I fancied that he was a little more interested in me than he had been before. But he was as aloof as ever.
Christmas had come, and as usual Harriet and Gregory, with Benjie and Carlotta, were to spend the holiday with us. I was eager to see Carlotta again and deeply hurt when I received her cool greeting. She was blaming me for having shown a lack of understanding about her love affair.
The house was decorated in the usual manner—holly and ivy and some other green plants.
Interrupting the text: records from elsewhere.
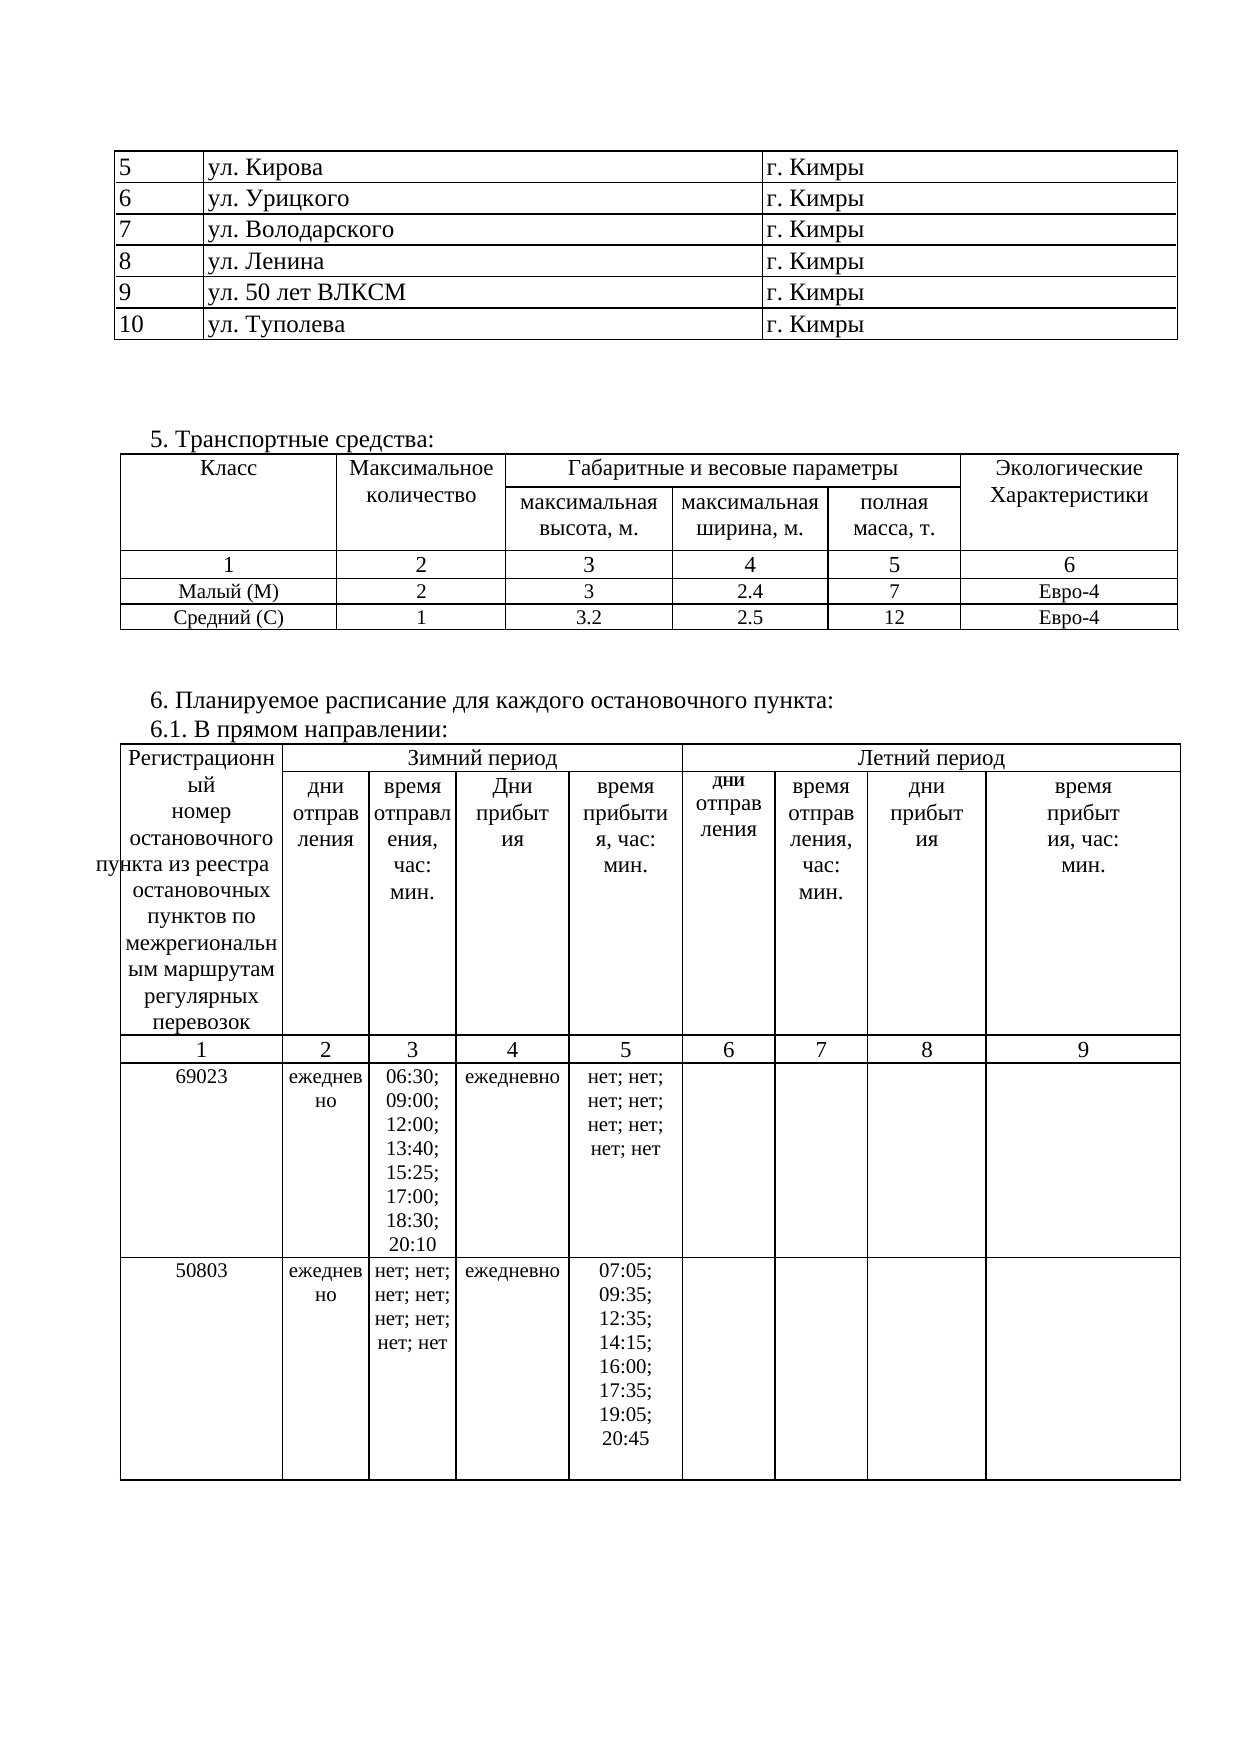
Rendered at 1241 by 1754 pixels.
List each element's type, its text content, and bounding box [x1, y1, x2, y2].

table_cell 2 [337, 551, 505, 577]
table_cell полная масса, т. [829, 488, 960, 549]
table_header Летний период [683, 745, 1180, 771]
table_cell ул. 50 лет ВЛКСМ [204, 277, 762, 307]
table_cell 9 [115, 277, 203, 307]
table_cell 69023 [121, 1064, 282, 1256]
table_cell 5 [115, 152, 203, 181]
table_cell 3 [506, 579, 672, 603]
table_cell 6 [115, 183, 203, 213]
table_cell максимальная ширина, м. [673, 488, 827, 549]
table_cell ул. Кирова [204, 152, 762, 181]
table_cell максимальная высота, м. [506, 488, 672, 549]
table_cell 06:30; 09:00; 12:00; 13:40; 15:25; 17:00; 18:30; 20:10 [370, 1064, 455, 1256]
table_header Зимний период [283, 745, 682, 771]
table_cell г. Кимры [763, 213, 1177, 244]
text 6. Планируемое расписание для каждого остановочного пункта: [150, 685, 1090, 714]
text 6.1. В прямом направлении: [150, 714, 1090, 743]
table_cell Средний (С) [121, 605, 336, 629]
table_cell 7 [115, 214, 203, 244]
table_cell [868, 1064, 985, 1256]
table_cell 7 [776, 1036, 867, 1062]
table_cell 8 [115, 245, 203, 276]
table_cell 5 [570, 1036, 682, 1062]
table_cell ул. Ленина [204, 246, 762, 276]
table_cell ул. Володарского [204, 215, 762, 244]
table_cell ежедневно [283, 1064, 368, 1256]
table_cell Евро-4 [961, 579, 1177, 603]
table_cell 5 [829, 551, 960, 577]
table_cell 4 [457, 1036, 568, 1062]
table_cell г. Кимры [763, 181, 1177, 213]
table_cell 4 [673, 551, 827, 577]
table_cell 2.5 [673, 605, 827, 629]
table_cell Евро-4 [961, 605, 1177, 629]
table_cell 7 [829, 579, 960, 603]
table_cell 8 [868, 1036, 985, 1062]
table_cell [987, 1258, 1180, 1479]
table_cell 9 [987, 1036, 1180, 1062]
table_cell 50803 [121, 1258, 282, 1479]
table_cell Дни прибыт ия [457, 772, 568, 1034]
table_cell 2.4 [673, 579, 827, 603]
table_cell [683, 1064, 774, 1256]
table_cell Малый (М) [121, 579, 336, 603]
table_cell время отправ ления, час: мин. [776, 772, 867, 1034]
table_cell время отправл ения, час: мин. [370, 772, 455, 1034]
table_cell 2 [337, 579, 505, 603]
table_cell [776, 1064, 867, 1256]
table_cell г. Кимры [763, 276, 1177, 307]
text 5. Транспортные средства: [150, 424, 1090, 453]
table_cell [683, 1258, 774, 1479]
table_cell [987, 1064, 1180, 1256]
table_cell 6 [961, 551, 1177, 577]
table_cell ежедневно [457, 1064, 568, 1256]
table_cell 1 [121, 551, 336, 577]
table_header Экологические Характеристики [961, 455, 1177, 549]
table_cell 6 [683, 1036, 774, 1062]
table_cell ежедневно [283, 1258, 368, 1479]
table_cell 3 [370, 1036, 455, 1062]
table_cell г. Кимры [763, 152, 1177, 181]
table_header Габаритные и весовые параметры [506, 455, 960, 486]
table_cell ДНИ отправ ления [683, 772, 774, 1034]
table_cell 2 [283, 1036, 368, 1062]
table_cell ул. Туполева [204, 309, 762, 339]
table_cell дни прибыт ия [868, 772, 985, 1034]
table_header Регистрационный номер остановочного пункта из реестра остановочных пунктов по межрегиональным маршрутам регулярных перевозок [121, 745, 282, 1034]
table_cell 3 [506, 551, 672, 577]
table_cell 12 [829, 605, 960, 629]
table_cell ул. Урицкого [204, 183, 762, 213]
table_cell нет; нет; нет; нет; нет; нет; нет; нет [570, 1064, 682, 1256]
table_cell 1 [337, 605, 505, 629]
table_cell г. Кимры [763, 307, 1177, 339]
table_cell г. Кимры [763, 244, 1177, 276]
table_cell время прибыт ия, час: мин. [987, 772, 1180, 1034]
table_cell 1 [121, 1036, 282, 1062]
table_cell ежедневно [457, 1258, 568, 1479]
table_cell 10 [115, 308, 203, 339]
table_header Максимальное количество [337, 455, 505, 549]
table_cell 3.2 [506, 605, 672, 629]
table_cell дни отправ ления [283, 772, 368, 1034]
table_cell 07:05; 09:35; 12:35; 14:15; 16:00; 17:35; 19:05; 20:45 [570, 1258, 682, 1479]
table_cell [776, 1258, 867, 1479]
table_header Класс [121, 455, 336, 549]
table_cell время прибыти я, час: мин. [570, 772, 682, 1034]
table_cell [868, 1258, 985, 1479]
table_cell нет; нет; нет; нет; нет; нет; нет; нет [370, 1258, 455, 1479]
The carol singers came and Harriet devised a play in which we all took part on Christmas Day.
Not a word was said about Beaumont Granville, and but for Carlotta’s coolness to me I should have thought he had been forgotten.
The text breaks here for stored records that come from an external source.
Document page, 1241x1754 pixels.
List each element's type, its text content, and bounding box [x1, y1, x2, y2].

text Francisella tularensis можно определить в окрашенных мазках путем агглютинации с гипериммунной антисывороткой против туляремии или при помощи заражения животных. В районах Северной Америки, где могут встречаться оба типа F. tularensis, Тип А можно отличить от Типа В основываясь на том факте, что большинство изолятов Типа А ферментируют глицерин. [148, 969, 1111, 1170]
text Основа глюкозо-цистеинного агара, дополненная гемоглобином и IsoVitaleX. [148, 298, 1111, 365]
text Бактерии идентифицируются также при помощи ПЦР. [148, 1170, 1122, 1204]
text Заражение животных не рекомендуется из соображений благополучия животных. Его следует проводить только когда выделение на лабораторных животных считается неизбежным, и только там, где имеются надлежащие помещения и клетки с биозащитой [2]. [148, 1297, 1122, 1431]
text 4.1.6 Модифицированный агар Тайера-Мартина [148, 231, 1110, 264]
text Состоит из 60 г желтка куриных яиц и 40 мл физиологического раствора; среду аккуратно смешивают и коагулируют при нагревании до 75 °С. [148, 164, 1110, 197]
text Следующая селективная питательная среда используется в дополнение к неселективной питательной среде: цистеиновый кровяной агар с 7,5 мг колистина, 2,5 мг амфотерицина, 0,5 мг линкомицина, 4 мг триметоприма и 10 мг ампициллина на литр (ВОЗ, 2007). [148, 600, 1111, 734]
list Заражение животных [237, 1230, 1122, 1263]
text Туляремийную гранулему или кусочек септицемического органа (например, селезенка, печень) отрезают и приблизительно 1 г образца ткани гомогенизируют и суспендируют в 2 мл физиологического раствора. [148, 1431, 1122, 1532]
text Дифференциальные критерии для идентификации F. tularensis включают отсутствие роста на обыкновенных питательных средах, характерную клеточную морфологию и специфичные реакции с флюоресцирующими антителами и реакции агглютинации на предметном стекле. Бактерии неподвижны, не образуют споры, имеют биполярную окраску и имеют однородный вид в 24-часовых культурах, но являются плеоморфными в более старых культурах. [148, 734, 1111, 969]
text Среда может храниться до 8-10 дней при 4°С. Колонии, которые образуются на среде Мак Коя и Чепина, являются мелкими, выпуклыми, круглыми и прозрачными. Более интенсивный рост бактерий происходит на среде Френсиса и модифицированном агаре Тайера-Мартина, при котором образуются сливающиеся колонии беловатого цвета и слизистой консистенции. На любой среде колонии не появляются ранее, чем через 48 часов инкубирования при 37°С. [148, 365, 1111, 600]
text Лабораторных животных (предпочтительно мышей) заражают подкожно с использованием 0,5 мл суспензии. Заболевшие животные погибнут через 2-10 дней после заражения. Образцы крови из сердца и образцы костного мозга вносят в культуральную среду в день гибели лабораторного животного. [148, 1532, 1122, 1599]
I noticed my father watching Carlotta with a certain twitch of the lips which indicated amusement. I supposed he was proud to have such an attractive granddaughter.
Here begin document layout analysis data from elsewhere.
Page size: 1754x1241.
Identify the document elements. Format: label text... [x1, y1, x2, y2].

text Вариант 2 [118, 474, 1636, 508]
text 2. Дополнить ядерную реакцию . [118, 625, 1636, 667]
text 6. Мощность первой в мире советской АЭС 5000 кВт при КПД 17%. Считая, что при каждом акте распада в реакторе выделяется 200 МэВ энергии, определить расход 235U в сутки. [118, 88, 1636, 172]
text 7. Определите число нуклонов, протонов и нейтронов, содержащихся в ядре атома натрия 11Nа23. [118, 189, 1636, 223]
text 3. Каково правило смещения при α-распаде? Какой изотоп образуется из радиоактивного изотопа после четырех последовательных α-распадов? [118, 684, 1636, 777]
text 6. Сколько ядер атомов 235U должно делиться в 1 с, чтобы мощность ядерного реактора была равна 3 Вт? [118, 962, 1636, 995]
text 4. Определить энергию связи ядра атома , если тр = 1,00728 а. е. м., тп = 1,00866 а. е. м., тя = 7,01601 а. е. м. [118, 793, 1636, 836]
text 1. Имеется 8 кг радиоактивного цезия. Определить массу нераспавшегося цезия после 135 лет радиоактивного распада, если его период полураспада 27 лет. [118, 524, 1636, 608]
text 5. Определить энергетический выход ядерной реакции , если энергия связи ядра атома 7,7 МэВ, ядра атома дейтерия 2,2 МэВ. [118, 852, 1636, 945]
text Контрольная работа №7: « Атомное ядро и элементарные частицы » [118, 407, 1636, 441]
I felt a great longing for Leigh who had been absent so many months. He was still on the Continent where the King was deeply involved in the matter of the Spanish Succession, as Louis the Fourteenth was trying to secure the crown of Spain for his grandson. This was of importance to England and to Europe, and William kept troops in Holland. Leigh was in command of one of the companies and Edwin of another. We did not know from one moment to another when fighting would break out, but at least they were temporarily not at risk.
I thought a great deal about my marriage with Leigh. It had never been completely satisfying; yet I loved Leigh and Leigh loved me. I knew that I was to blame.
I could not forget Beaumont Granville. So often when Leigh embraced me I would see the mocking face of that man, and the beloved body of my husband would seem to change to that other. Beaumont Granville had not only bruised and humiliated me on that night; he had done so forever. That was the price I had paid for my father’s life.